Na minha primeira visita à feira do livro encontrei ao fim de dois minutos o escritor chinês Yu Hua a dar autógrafos. Na minha modesta opinião, é um autor que, sem me supor demasiado temerária, diria que é ‘diversidade’. No livro que me autografou – “China em Dez Palavras” – fala da revolução cultural, quando de facto existiu uma abundante falta de ‘acesso à diversidade de livros’. Yu Hua conta como só conseguiu ler “A Dama das Camélias” depois de copiar à mão, com um amigo, um exemplar da obra disfarçado com uma foto de Hua Guofeng na capa. Talvez esteja distraída, é possível, mas não nos julgo perto desta ‘falta de acesso’.
Por outro lado, há essa novidade maravilhosa chamada internet. E aposto que as pessoas que leem mais de três a cinco livros por ano não são infoexcluídas, terão acesso aos milhões de livros que se vendem nos mais variados sites em línguas sortidas. Pode aliviar o coração deste problema de acesso à diversidade, Catarina Martins.
Mas vamos às propostas do BE. De chofre, quer contrariar a concentração do mercado editorial. Traduzo: quer estragar, de qualquer forma criativa, a vida às empresas que já têm dificuldades num mercado com portugueses que pouco leem – donde, há poucos consumidores. Também tenciona impedir os despejos de livrarias e alfarrabistas, provocados pela malévola especulação imobiliária. Ou, em palavras mais simples, atacar ainda mais o direito à propriedade privada.
Mas afirmo que partilho algumas das preocupações de Catarina Martins. As editoras e as livrarias devem ser ajudadas pelo Estado, e a leitura (de livros diversos ou ortodoxos) incentivada. Mas pelo Estado, Catarina Martins, percebe? É o Estado que tem de fazer a sua parte, não criar engulhos às empresas maiores nem explorar os senhorios.
Dou alguma ideias. Os livros podem isentar-se de IVA (atualmente pagam a taxa reduzida). O IRS relativo às rendas dos imóveis alugados a livrarias pago pelos senhorios pode diminuir, bem como o IMI. Até se poderia condicionar a redução destes impostos ao arrendamento a livrarias de grupos com menos de x euros de vendas consolidadas – para favorecer as pequenas livrarias independentes.
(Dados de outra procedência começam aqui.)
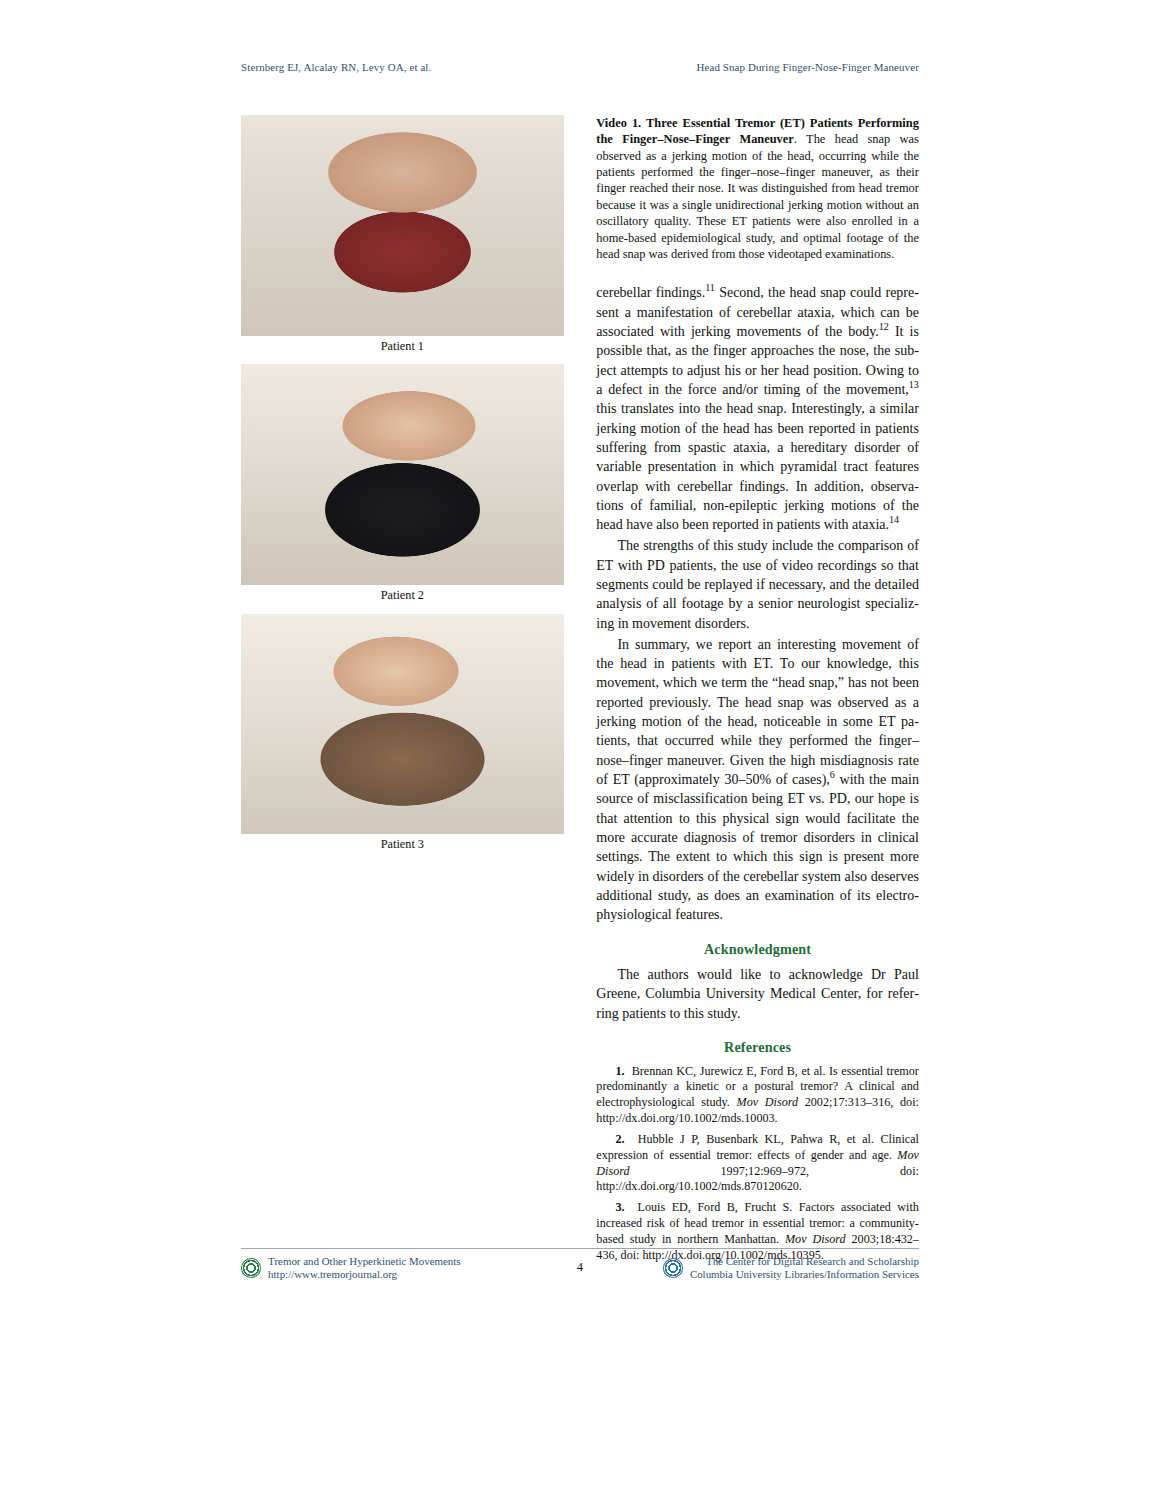Sternberg EJ, Alcalay RN, Levy OA, et al.
Head Snap During Finger-Nose-Finger Maneuver
Patient 1
Patient 2
Patient 3
Video 1. Three Essential Tremor (ET) Patients Performing the Finger–Nose–Finger Maneuver. The head snap was observed as a jerking motion of the head, occurring while the patients performed the finger–nose–finger maneuver, as their finger reached their nose. It was distinguished from head tremor because it was a single unidirectional jerking motion without an oscillatory quality. These ET patients were also enrolled in a home-based epidemiological study, and optimal footage of the head snap was derived from those videotaped examinations.
cerebellar findings.11 Second, the head snap could represent a manifestation of cerebellar ataxia, which can be associated with jerking movements of the body.12 It is possible that, as the finger approaches the nose, the subject attempts to adjust his or her head position. Owing to a defect in the force and/or timing of the movement,13 this translates into the head snap. Interestingly, a similar jerking motion of the head has been reported in patients suffering from spastic ataxia, a hereditary disorder of variable presentation in which pyramidal tract features overlap with cerebellar findings. In addition, observations of familial, non-epileptic jerking motions of the head have also been reported in patients with ataxia.14
The strengths of this study include the comparison of ET with PD patients, the use of video recordings so that segments could be replayed if necessary, and the detailed analysis of all footage by a senior neurologist specializing in movement disorders.
In summary, we report an interesting movement of the head in patients with ET. To our knowledge, this movement, which we term the “head snap,” has not been reported previously. The head snap was observed as a jerking motion of the head, noticeable in some ET patients, that occurred while they performed the finger–nose–finger maneuver. Given the high misdiagnosis rate of ET (approximately 30–50% of cases),6 with the main source of misclassification being ET vs. PD, our hope is that attention to this physical sign would facilitate the more accurate diagnosis of tremor disorders in clinical settings. The extent to which this sign is present more widely in disorders of the cerebellar system also deserves additional study, as does an examination of its electrophysiological features.
Acknowledgment
The authors would like to acknowledge Dr Paul Greene, Columbia University Medical Center, for referring patients to this study.
References
1. Brennan KC, Jurewicz E, Ford B, et al. Is essential tremor predominantly a kinetic or a postural tremor? A clinical and electrophysiological study. Mov Disord 2002;17:313–316, doi: http://dx.doi.org/10.1002/mds.10003.
2. Hubble J P, Busenbark KL, Pahwa R, et al. Clinical expression of essential tremor: effects of gender and age. Mov Disord 1997;12:969–972, doi: http://dx.doi.org/10.1002/mds.870120620.
3. Louis ED, Ford B, Frucht S. Factors associated with increased risk of head tremor in essential tremor: a community-based study in northern Manhattan. Mov Disord 2003;18:432–436, doi: http://dx.doi.org/10.1002/mds.10395.
Tremor and Other Hyperkinetic Movements
http://www.tremorjournal.org
4
The Center for Digital Research and Scholarship
Columbia University Libraries/Information Services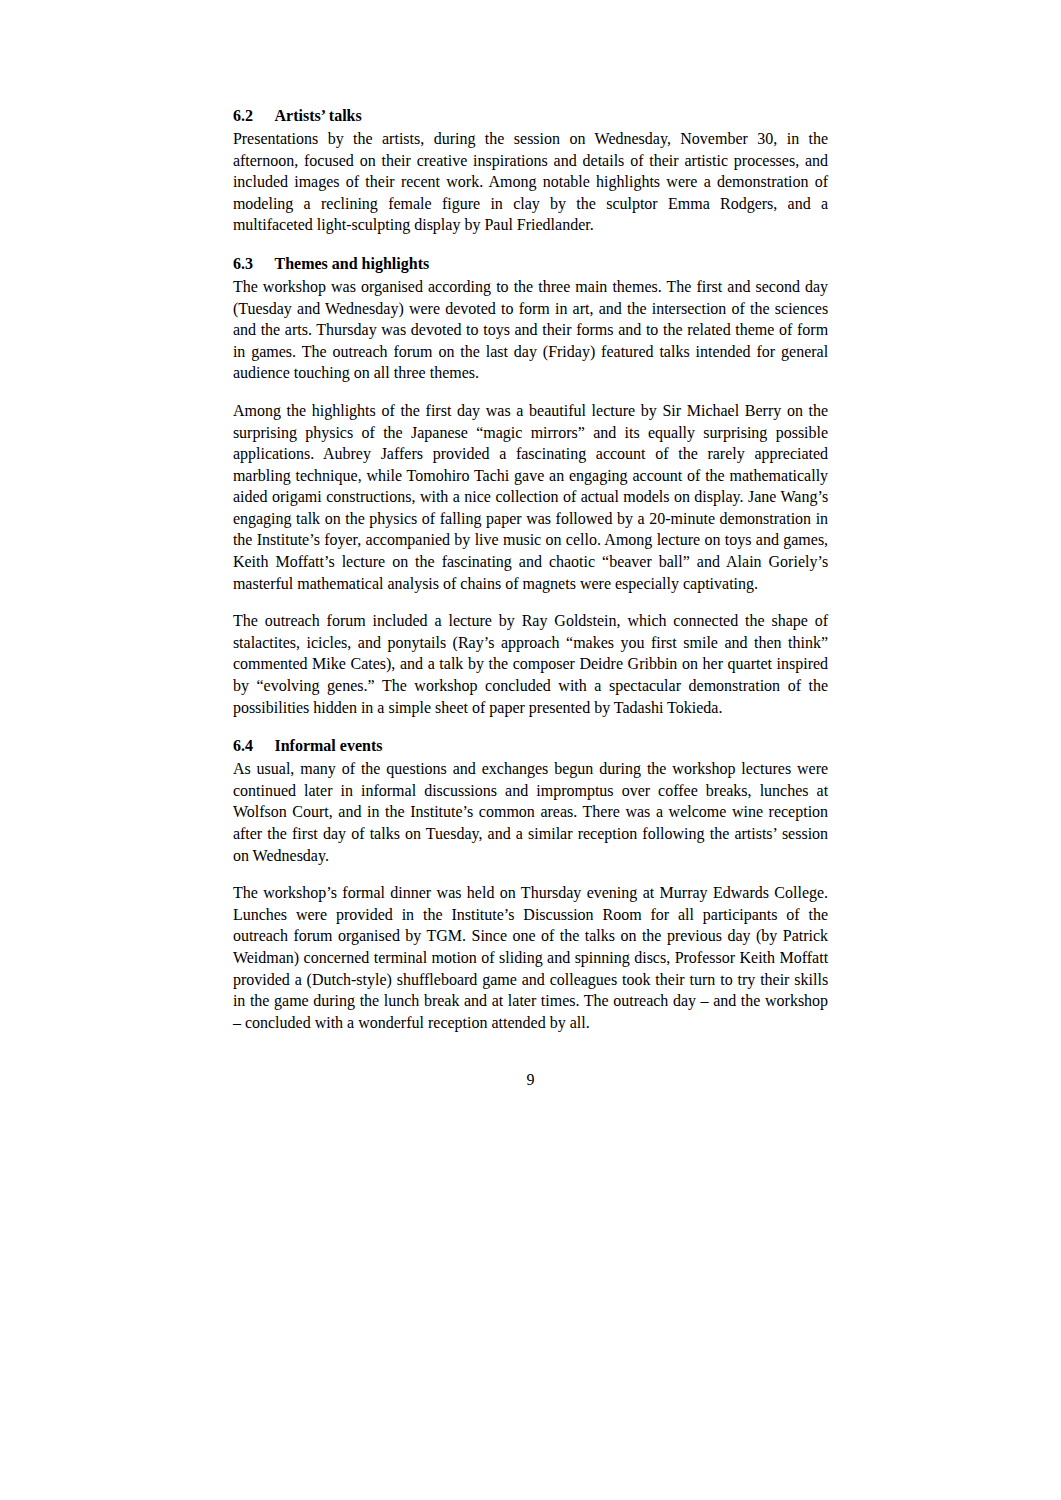6.2 Artists’ talks
Presentations by the artists, during the session on Wednesday, November 30, in the afternoon, focused on their creative inspirations and details of their artistic processes, and included images of their recent work. Among notable highlights were a demonstration of modeling a reclining female figure in clay by the sculptor Emma Rodgers, and a multifaceted light-sculpting display by Paul Friedlander.
6.3 Themes and highlights
The workshop was organised according to the three main themes. The first and second day (Tuesday and Wednesday) were devoted to form in art, and the intersection of the sciences and the arts. Thursday was devoted to toys and their forms and to the related theme of form in games. The outreach forum on the last day (Friday) featured talks intended for general audience touching on all three themes.
Among the highlights of the first day was a beautiful lecture by Sir Michael Berry on the surprising physics of the Japanese “magic mirrors” and its equally surprising possible applications. Aubrey Jaffers provided a fascinating account of the rarely appreciated marbling technique, while Tomohiro Tachi gave an engaging account of the mathematically aided origami constructions, with a nice collection of actual models on display. Jane Wang’s engaging talk on the physics of falling paper was followed by a 20-minute demonstration in the Institute’s foyer, accompanied by live music on cello. Among lecture on toys and games, Keith Moffatt’s lecture on the fascinating and chaotic “beaver ball” and Alain Goriely’s masterful mathematical analysis of chains of magnets were especially captivating.
The outreach forum included a lecture by Ray Goldstein, which connected the shape of stalactites, icicles, and ponytails (Ray’s approach “makes you first smile and then think” commented Mike Cates), and a talk by the composer Deidre Gribbin on her quartet inspired by “evolving genes.” The workshop concluded with a spectacular demonstration of the possibilities hidden in a simple sheet of paper presented by Tadashi Tokieda.
6.4 Informal events
As usual, many of the questions and exchanges begun during the workshop lectures were continued later in informal discussions and impromptus over coffee breaks, lunches at Wolfson Court, and in the Institute’s common areas. There was a welcome wine reception after the first day of talks on Tuesday, and a similar reception following the artists’ session on Wednesday.
The workshop’s formal dinner was held on Thursday evening at Murray Edwards College. Lunches were provided in the Institute’s Discussion Room for all participants of the outreach forum organised by TGM. Since one of the talks on the previous day (by Patrick Weidman) concerned terminal motion of sliding and spinning discs, Professor Keith Moffatt provided a (Dutch-style) shuffleboard game and colleagues took their turn to try their skills in the game during the lunch break and at later times. The outreach day – and the workshop – concluded with a wonderful reception attended by all.
9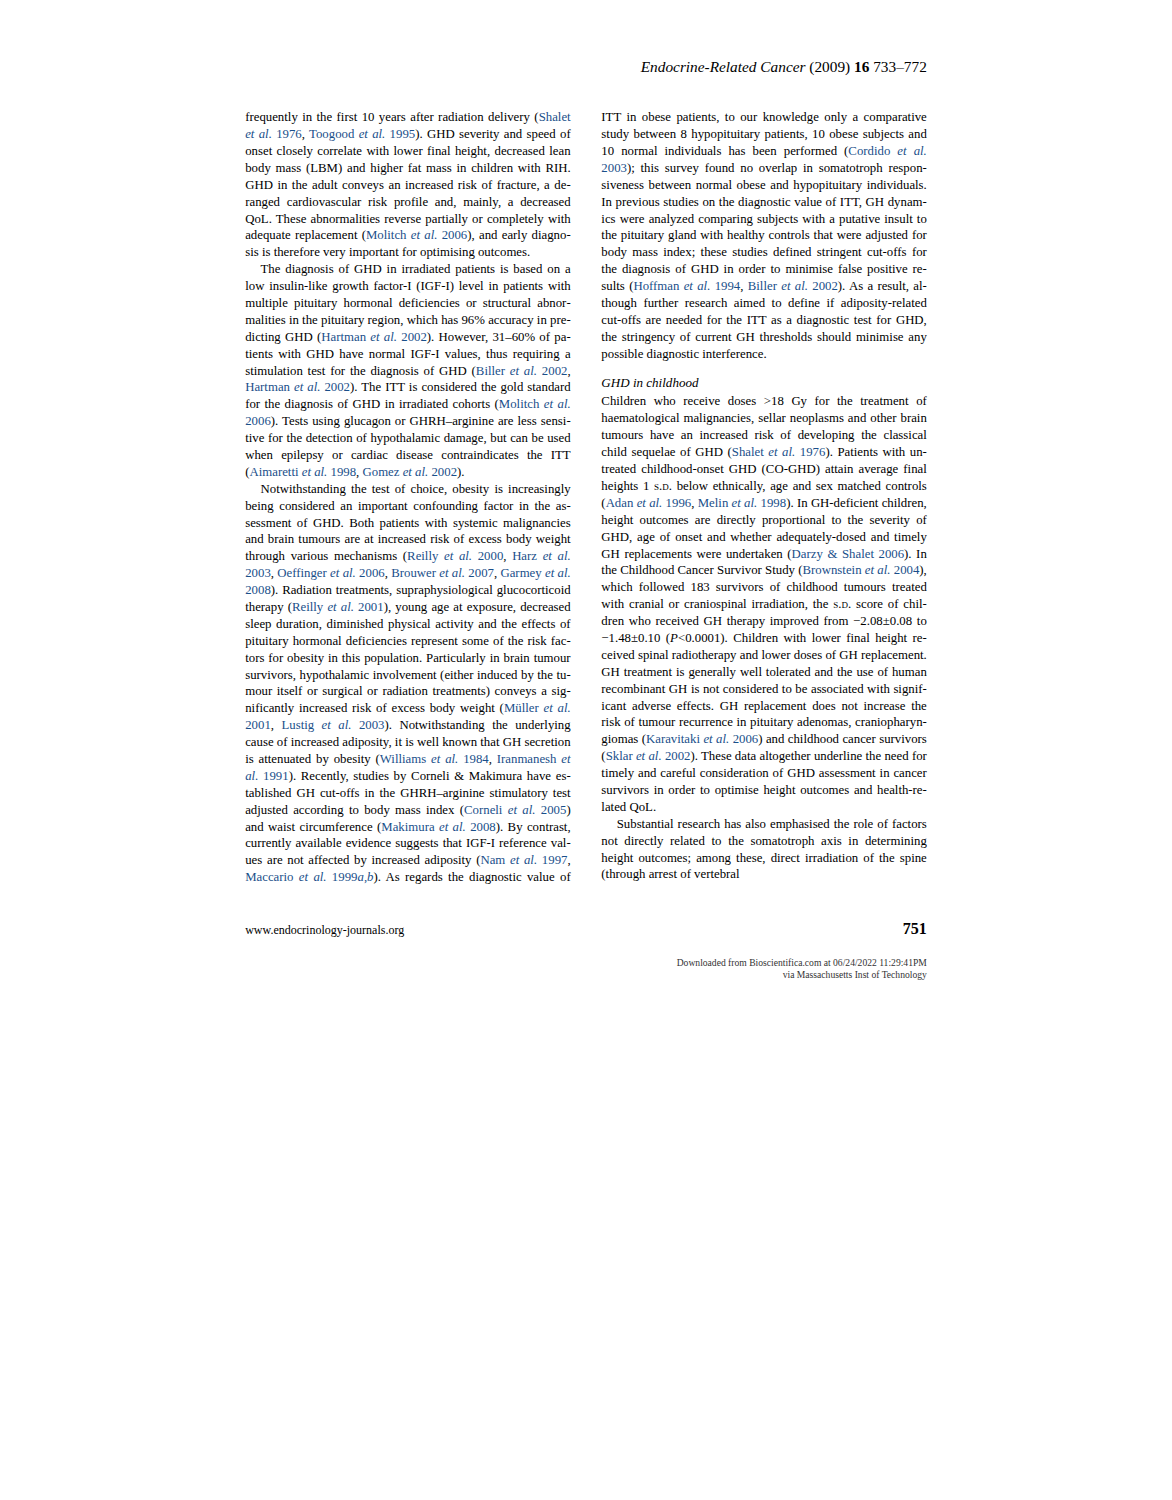Endocrine-Related Cancer (2009) 16 733–772
frequently in the first 10 years after radiation delivery (Shalet et al. 1976, Toogood et al. 1995). GHD severity and speed of onset closely correlate with lower final height, decreased lean body mass (LBM) and higher fat mass in children with RIH. GHD in the adult conveys an increased risk of fracture, a deranged cardiovascular risk profile and, mainly, a decreased QoL. These abnormalities reverse partially or completely with adequate replacement (Molitch et al. 2006), and early diagnosis is therefore very important for optimising outcomes.
The diagnosis of GHD in irradiated patients is based on a low insulin-like growth factor-I (IGF-I) level in patients with multiple pituitary hormonal deficiencies or structural abnormalities in the pituitary region, which has 96% accuracy in predicting GHD (Hartman et al. 2002). However, 31–60% of patients with GHD have normal IGF-I values, thus requiring a stimulation test for the diagnosis of GHD (Biller et al. 2002, Hartman et al. 2002). The ITT is considered the gold standard for the diagnosis of GHD in irradiated cohorts (Molitch et al. 2006). Tests using glucagon or GHRH–arginine are less sensitive for the detection of hypothalamic damage, but can be used when epilepsy or cardiac disease contraindicates the ITT (Aimaretti et al. 1998, Gomez et al. 2002).
Notwithstanding the test of choice, obesity is increasingly being considered an important confounding factor in the assessment of GHD. Both patients with systemic malignancies and brain tumours are at increased risk of excess body weight through various mechanisms (Reilly et al. 2000, Harz et al. 2003, Oeffinger et al. 2006, Brouwer et al. 2007, Garmey et al. 2008). Radiation treatments, supraphysiological glucocorticoid therapy (Reilly et al. 2001), young age at exposure, decreased sleep duration, diminished physical activity and the effects of pituitary hormonal deficiencies represent some of the risk factors for obesity in this population. Particularly in brain tumour survivors, hypothalamic involvement (either induced by the tumour itself or surgical or radiation treatments) conveys a significantly increased risk of excess body weight (Müller et al. 2001, Lustig et al. 2003). Notwithstanding the underlying cause of increased adiposity, it is well known that GH secretion is attenuated by obesity (Williams et al. 1984, Iranmanesh et al. 1991). Recently, studies by Corneli & Makimura have established GH cut-offs in the GHRH–arginine stimulatory test adjusted according to body mass index (Corneli et al. 2005) and waist circumference (Makimura et al. 2008). By contrast, currently available evidence suggests that IGF-I reference values are not affected by increased adiposity (Nam et al. 1997, Maccario et al. 1999a,b). As regards the diagnostic value of ITT in obese patients, to our knowledge only a comparative study between 8 hypopituitary patients, 10 obese subjects and 10 normal individuals has been performed (Cordido et al. 2003); this survey found no overlap in somatotroph responsiveness between normal obese and hypopituitary individuals. In previous studies on the diagnostic value of ITT, GH dynamics were analyzed comparing subjects with a putative insult to the pituitary gland with healthy controls that were adjusted for body mass index; these studies defined stringent cut-offs for the diagnosis of GHD in order to minimise false positive results (Hoffman et al. 1994, Biller et al. 2002). As a result, although further research aimed to define if adiposity-related cut-offs are needed for the ITT as a diagnostic test for GHD, the stringency of current GH thresholds should minimise any possible diagnostic interference.
GHD in childhood
Children who receive doses >18 Gy for the treatment of haematological malignancies, sellar neoplasms and other brain tumours have an increased risk of developing the classical child sequelae of GHD (Shalet et al. 1976). Patients with untreated childhood-onset GHD (CO-GHD) attain average final heights 1 s.d. below ethnically, age and sex matched controls (Adan et al. 1996, Melin et al. 1998). In GH-deficient children, height outcomes are directly proportional to the severity of GHD, age of onset and whether adequately-dosed and timely GH replacements were undertaken (Darzy & Shalet 2006). In the Childhood Cancer Survivor Study (Brownstein et al. 2004), which followed 183 survivors of childhood tumours treated with cranial or craniospinal irradiation, the s.d. score of children who received GH therapy improved from −2.08±0.08 to −1.48±0.10 (P<0.0001). Children with lower final height received spinal radiotherapy and lower doses of GH replacement. GH treatment is generally well tolerated and the use of human recombinant GH is not considered to be associated with significant adverse effects. GH replacement does not increase the risk of tumour recurrence in pituitary adenomas, craniopharyngiomas (Karavitaki et al. 2006) and childhood cancer survivors (Sklar et al. 2002). These data altogether underline the need for timely and careful consideration of GHD assessment in cancer survivors in order to optimise height outcomes and health-related QoL.
Substantial research has also emphasised the role of factors not directly related to the somatotroph axis in determining height outcomes; among these, direct irradiation of the spine (through arrest of vertebral
Downloaded from Bioscientifica.com at 06/24/2022 11:29:41PM
via Massachusetts Inst of Technology
www.endocrinology-journals.org 751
E sim, Catarina Martins tem razão, a política do preço único dos livros deve ser alterada. Os grandes grupos livreiros conseguem furá-la com cartões de desconto, promoções cirúrgicas e por aí adiante. As pequenas livrarias poderiam conseguir competir se não estivessem obrigadas a manter preços iguais aos das livrarias maiores, sem igual capacidade para gerar descontos para usar no futuro.
E, Catarina Martins, sabe o que também era catita? Era a Autoridade Tributária não vampirizar as editoras que expõem na feira do livro. É particularmente vil que num setor longe de saudável, na ocasião em que as editoras podem despachar stocks e ter boas entradas de tesouraria, a Autoridade Tributária atormente empresas de um mercado exíguo. E, calhando, lhes aplique multas de milhares de euros por ridicularias como não discriminar na fatura o livro vendido.
Em 2016 o fisco atormentou, qual espírito mau, as editoras que estavam na feira do livro. E ainda se mostrou orgulhosa do número de autos e de isto e aquilo. Este ano reincidiu e visitou as barraquinhas de livros no Parque Eduardo Sétimo. Sabe, Catarina Martins, apoiante do governo que tutela a AT, o que era bonito? Não ser hipócrita.